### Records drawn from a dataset
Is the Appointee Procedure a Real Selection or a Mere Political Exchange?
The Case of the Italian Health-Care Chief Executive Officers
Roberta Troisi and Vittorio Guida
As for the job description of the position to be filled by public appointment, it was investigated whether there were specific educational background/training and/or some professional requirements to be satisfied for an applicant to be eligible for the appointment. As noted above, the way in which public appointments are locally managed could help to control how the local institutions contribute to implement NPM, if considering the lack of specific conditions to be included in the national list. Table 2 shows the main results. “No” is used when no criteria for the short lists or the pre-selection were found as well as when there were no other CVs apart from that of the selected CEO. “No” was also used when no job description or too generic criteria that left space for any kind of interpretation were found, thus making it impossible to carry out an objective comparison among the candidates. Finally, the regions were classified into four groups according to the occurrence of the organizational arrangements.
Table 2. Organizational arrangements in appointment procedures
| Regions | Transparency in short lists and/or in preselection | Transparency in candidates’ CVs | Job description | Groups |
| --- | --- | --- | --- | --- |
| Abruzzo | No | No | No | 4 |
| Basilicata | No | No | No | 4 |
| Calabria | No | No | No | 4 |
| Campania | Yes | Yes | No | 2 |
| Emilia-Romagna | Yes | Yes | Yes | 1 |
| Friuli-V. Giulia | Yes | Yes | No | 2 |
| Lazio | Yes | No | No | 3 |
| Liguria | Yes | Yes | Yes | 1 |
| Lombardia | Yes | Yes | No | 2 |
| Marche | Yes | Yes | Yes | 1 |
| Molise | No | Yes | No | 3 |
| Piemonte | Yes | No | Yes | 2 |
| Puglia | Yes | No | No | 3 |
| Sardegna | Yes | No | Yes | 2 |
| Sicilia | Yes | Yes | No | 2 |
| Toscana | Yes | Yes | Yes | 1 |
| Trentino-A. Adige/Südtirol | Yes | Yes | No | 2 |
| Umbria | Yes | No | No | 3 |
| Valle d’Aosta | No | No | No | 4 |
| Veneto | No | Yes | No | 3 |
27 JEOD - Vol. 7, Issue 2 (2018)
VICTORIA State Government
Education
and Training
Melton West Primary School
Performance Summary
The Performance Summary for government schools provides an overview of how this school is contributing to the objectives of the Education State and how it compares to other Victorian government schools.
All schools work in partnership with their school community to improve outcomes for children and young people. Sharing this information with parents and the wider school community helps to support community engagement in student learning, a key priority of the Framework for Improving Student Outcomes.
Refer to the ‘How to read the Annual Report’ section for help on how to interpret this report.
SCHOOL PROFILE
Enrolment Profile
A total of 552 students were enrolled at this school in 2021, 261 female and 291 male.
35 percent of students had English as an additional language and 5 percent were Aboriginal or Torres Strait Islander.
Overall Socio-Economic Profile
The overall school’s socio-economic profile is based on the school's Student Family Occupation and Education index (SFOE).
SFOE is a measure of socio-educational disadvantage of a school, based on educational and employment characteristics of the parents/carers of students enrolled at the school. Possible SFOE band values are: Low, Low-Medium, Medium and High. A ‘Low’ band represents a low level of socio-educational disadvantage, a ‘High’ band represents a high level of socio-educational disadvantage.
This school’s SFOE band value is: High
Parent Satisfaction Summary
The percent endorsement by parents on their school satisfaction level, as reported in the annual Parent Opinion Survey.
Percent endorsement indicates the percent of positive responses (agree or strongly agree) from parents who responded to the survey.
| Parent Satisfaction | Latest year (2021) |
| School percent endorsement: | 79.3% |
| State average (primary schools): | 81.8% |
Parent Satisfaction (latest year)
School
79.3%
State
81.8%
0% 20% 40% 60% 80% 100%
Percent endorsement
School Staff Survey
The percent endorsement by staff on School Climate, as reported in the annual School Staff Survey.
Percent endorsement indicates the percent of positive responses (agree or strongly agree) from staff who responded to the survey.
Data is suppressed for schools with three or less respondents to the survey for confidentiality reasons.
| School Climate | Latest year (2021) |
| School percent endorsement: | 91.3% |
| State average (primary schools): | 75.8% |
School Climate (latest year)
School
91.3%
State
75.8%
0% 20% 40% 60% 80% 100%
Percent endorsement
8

### Directions for this task
Reproduce all of the data exactly as given.

### Solution
Is the Appointee Procedure a Real Selection or a Mere Political Exchange?
The Case of the Italian Health-Care Chief Executive Officers
Roberta Troisi and Vittorio Guida
As for the job description of the position to be filled by public appointment, it was investigated whether there were specific educational background/training and/or some professional requirements to be satisfied for an applicant to be eligible for the appointment. As noted above, the way in which public appointments are locally managed could help to control how the local institutions contribute to implement NPM, if considering the lack of specific conditions to be included in the national list. Table 2 shows the main results. “No” is used when no criteria for the short lists or the pre-selection were found as well as when there were no other CVs apart from that of the selected CEO. “No” was also used when no job description or too generic criteria that left space for any kind of interpretation were found, thus making it impossible to carry out an objective comparison among the candidates. Finally, the regions were classified into four groups according to the occurrence of the organizational arrangements.
Table 2. Organizational arrangements in appointment procedures
| Regions | Transparency in short lists and/or in preselection | Transparency in candidates’ CVs | Job description | Groups |
| --- | --- | --- | --- | --- |
| Abruzzo | No | No | No | 4 |
| Basilicata | No | No | No | 4 |
| Calabria | No | No | No | 4 |
| Campania | Yes | Yes | No | 2 |
| Emilia-Romagna | Yes | Yes | Yes | 1 |
| Friuli-V. Giulia | Yes | Yes | No | 2 |
| Lazio | Yes | No | No | 3 |
| Liguria | Yes | Yes | Yes | 1 |
| Lombardia | Yes | Yes | No | 2 |
| Marche | Yes | Yes | Yes | 1 |
| Molise | No | Yes | No | 3 |
| Piemonte | Yes | No | Yes | 2 |
| Puglia | Yes | No | No | 3 |
| Sardegna | Yes | No | Yes | 2 |
| Sicilia | Yes | Yes | No | 2 |
| Toscana | Yes | Yes | Yes | 1 |
| Trentino-A. Adige/Südtirol | Yes | Yes | No | 2 |
| Umbria | Yes | No | No | 3 |
| Valle d’Aosta | No | No | No | 4 |
| Veneto | No | Yes | No | 3 |
27 JEOD - Vol. 7, Issue 2 (2018)
VICTORIA State Government
Education
and Training
Melton West Primary School
Performance Summary
The Performance Summary for government schools provides an overview of how this school is contributing to the objectives of the Education State and how it compares to other Victorian government schools.
All schools work in partnership with their school community to improve outcomes for children and young people. Sharing this information with parents and the wider school community helps to support community engagement in student learning, a key priority of the Framework for Improving Student Outcomes.
Refer to the ‘How to read the Annual Report’ section for help on how to interpret this report.
SCHOOL PROFILE
Enrolment Profile
A total of 552 students were enrolled at this school in 2021, 261 female and 291 male.
35 percent of students had English as an additional language and 5 percent were Aboriginal or Torres Strait Islander.
Overall Socio-Economic Profile
The overall school’s socio-economic profile is based on the school's Student Family Occupation and Education index (SFOE).
SFOE is a measure of socio-educational disadvantage of a school, based on educational and employment characteristics of the parents/carers of students enrolled at the school. Possible SFOE band values are: Low, Low-Medium, Medium and High. A ‘Low’ band represents a low level of socio-educational disadvantage, a ‘High’ band represents a high level of socio-educational disadvantage.
This school’s SFOE band value is: High
Parent Satisfaction Summary
The percent endorsement by parents on their school satisfaction level, as reported in the annual Parent Opinion Survey.
Percent endorsement indicates the percent of positive responses (agree or strongly agree) from parents who responded to the survey.
| Parent Satisfaction | Latest year (2021) |
| School percent endorsement: | 79.3% |
| State average (primary schools): | 81.8% |
Parent Satisfaction (latest year)
School
79.3%
State
81.8%
0% 20% 40% 60% 80% 100%
Percent endorsement
School Staff Survey
The percent endorsement by staff on School Climate, as reported in the annual School Staff Survey.
Percent endorsement indicates the percent of positive responses (agree or strongly agree) from staff who responded to the survey.
Data is suppressed for schools with three or less respondents to the survey for confidentiality reasons.
| School Climate | Latest year (2021) |
| School percent endorsement: | 91.3% |
| State average (primary schools): | 75.8% |
School Climate (latest year)
School
91.3%
State
75.8%
0% 20% 40% 60% 80% 100%
Percent endorsement
8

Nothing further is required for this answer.